The Northwest’s own, homegrown Rock and Roll Hall of Fame inductee, singer/songwriter Ann Wilson of Heart, performed her solo rock show to a full audience at the Emerald Queen Casino
Friday, Feb. 9. Wilson has been on hiatus from sister/music partner Nancy Wilson and Heart since October of 2016, doing “the Ann thing” while sister Nancy is busy with her new band, Roadcase Royale. Rock vocalist Ann Wilson performed a perfectly composed set list to showcase her familiar, dynamic soprano range while visiting a few Heart classics. A selection of cover songs, reflecting a diversity of musical styles, were peppered into the set.

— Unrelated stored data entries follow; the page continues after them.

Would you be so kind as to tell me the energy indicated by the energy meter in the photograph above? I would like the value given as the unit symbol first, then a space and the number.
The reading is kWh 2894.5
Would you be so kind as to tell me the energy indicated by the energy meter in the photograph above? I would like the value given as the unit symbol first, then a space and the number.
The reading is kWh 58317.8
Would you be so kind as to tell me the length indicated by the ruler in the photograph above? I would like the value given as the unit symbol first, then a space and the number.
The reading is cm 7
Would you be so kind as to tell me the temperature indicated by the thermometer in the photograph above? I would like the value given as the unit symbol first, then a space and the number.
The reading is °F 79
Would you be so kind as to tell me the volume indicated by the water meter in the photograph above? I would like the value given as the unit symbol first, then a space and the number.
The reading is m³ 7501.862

Wilson came out of the gates strong, with her four-piece band hammering out “The Real Me,” “Barracuda” and “Crazy On You,” before slowing it down with some stripped-down versions of “What About Love” and “Fool no More.”

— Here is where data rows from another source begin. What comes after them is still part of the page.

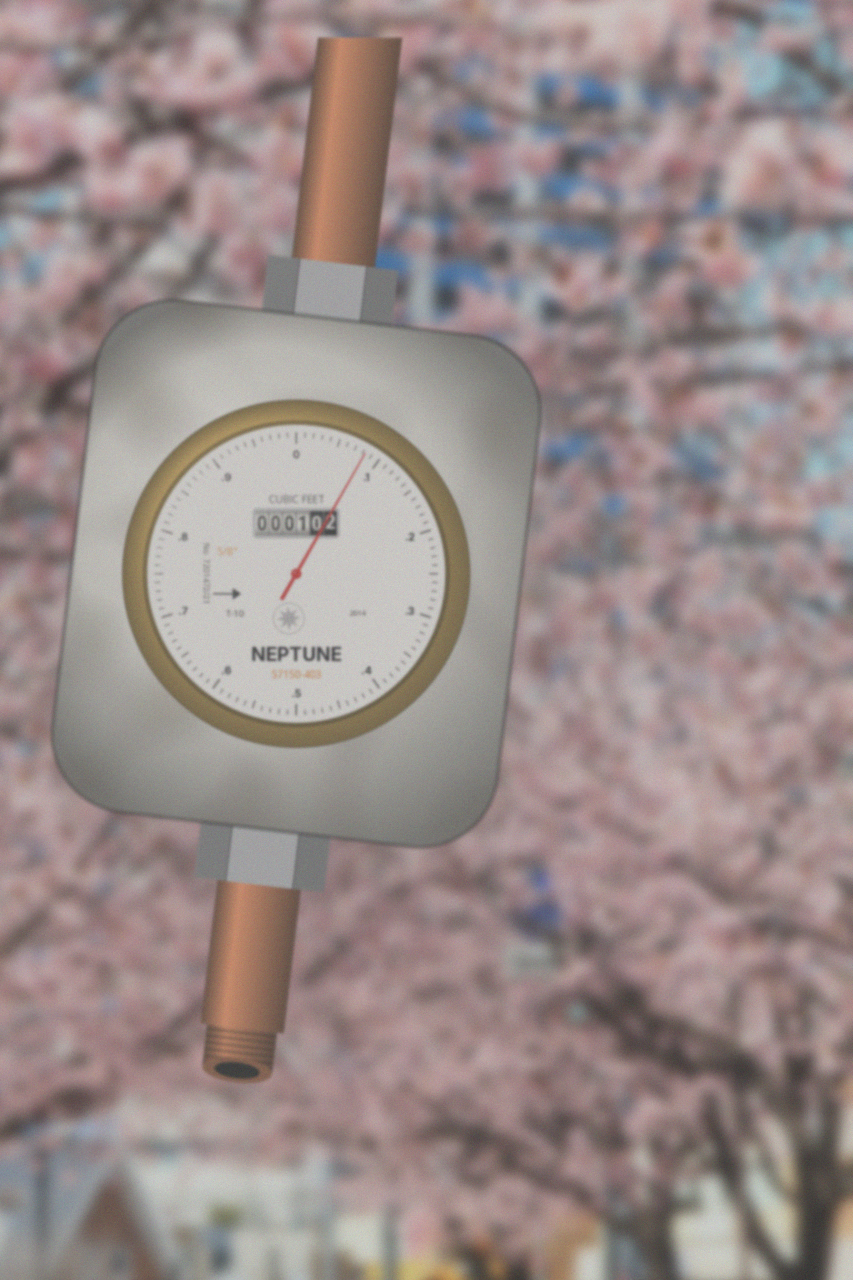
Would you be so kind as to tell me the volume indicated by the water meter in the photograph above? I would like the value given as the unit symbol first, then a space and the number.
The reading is ft³ 102.08
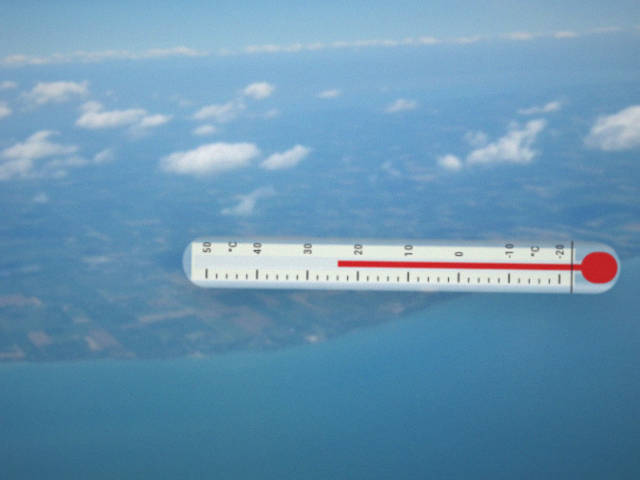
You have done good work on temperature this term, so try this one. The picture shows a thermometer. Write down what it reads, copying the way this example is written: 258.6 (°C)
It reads 24 (°C)
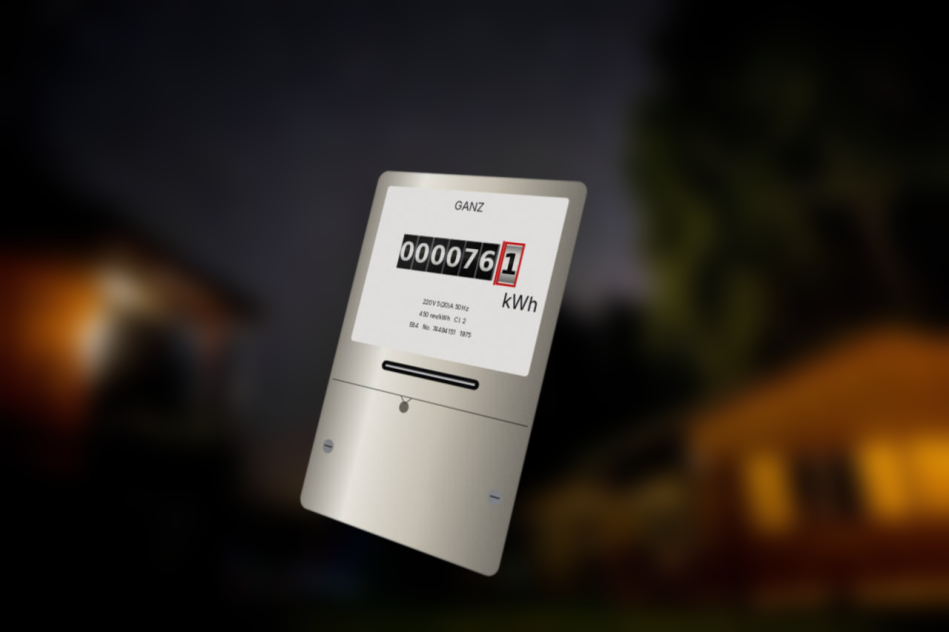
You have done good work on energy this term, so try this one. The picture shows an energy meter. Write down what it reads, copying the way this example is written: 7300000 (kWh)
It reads 76.1 (kWh)
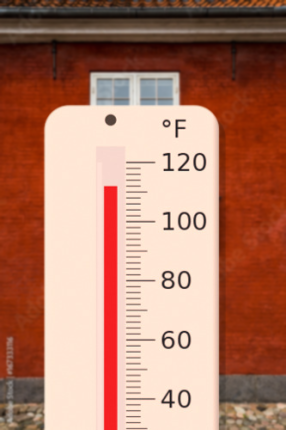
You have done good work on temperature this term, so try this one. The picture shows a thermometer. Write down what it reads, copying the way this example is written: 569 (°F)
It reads 112 (°F)
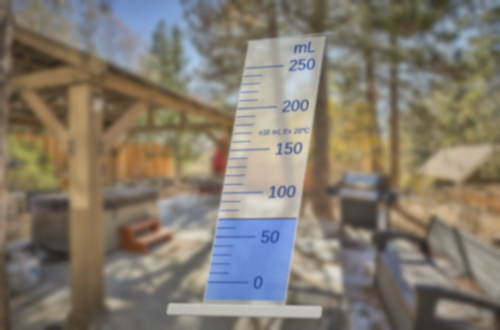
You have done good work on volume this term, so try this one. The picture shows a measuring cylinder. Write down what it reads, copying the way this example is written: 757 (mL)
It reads 70 (mL)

Wilson told a story of love and separation from a new relationship while being on the road in Australia. The result was the song “Anguish,” which she proceeded to sing. She then sang “A Million Miles” from the “Fanatic” album.
As a long time Heart and Ann Wilson fan, I was surprised and impressed with her performances of Yes’ “I’ve Seen all the Good People” and “She Talks to Angels” from the Black Crows.
Wilson also did The Who’s “Won’t Get Fooled Again” and “Love Reign Over Me” before launching into one of her top hits “Alone,” which had the audience singing along.
Wilson’s encore songs included her version of Buffalo Springfield’s “For What It’s Worth,” which she features the well-known lyrics: “Stop, children, what’s that sound? Everybody look what’s going down.”
There was a jazzy rendition of Aretha Franklin’s “Ain’t no Way,” Nina Simone’s “I Put a Spell on You” and Ray Charles’ “Danger Zone.” The latter was performed with just Wilson accompanied by her keyboardist.
As a music photojournalist, I was prepared to photograph the allotted three songs and leave expecting a diluted Heart show, like the kinds of shows we’ve seen from members of so many split-up bands. Instead I was enticed and tricked into staying for the whole show by the unexpected performances of Wilson’s Heart material and her wide range of cover tunes that touched on rock, jazz and blues. I believe I even heard some similarities to pop-country in the stripped-down versions of her music. Wilson’s voice deservingly belongs on the top of rock’s heap of most recognizable vocalists and maybe the top female rock vocalist.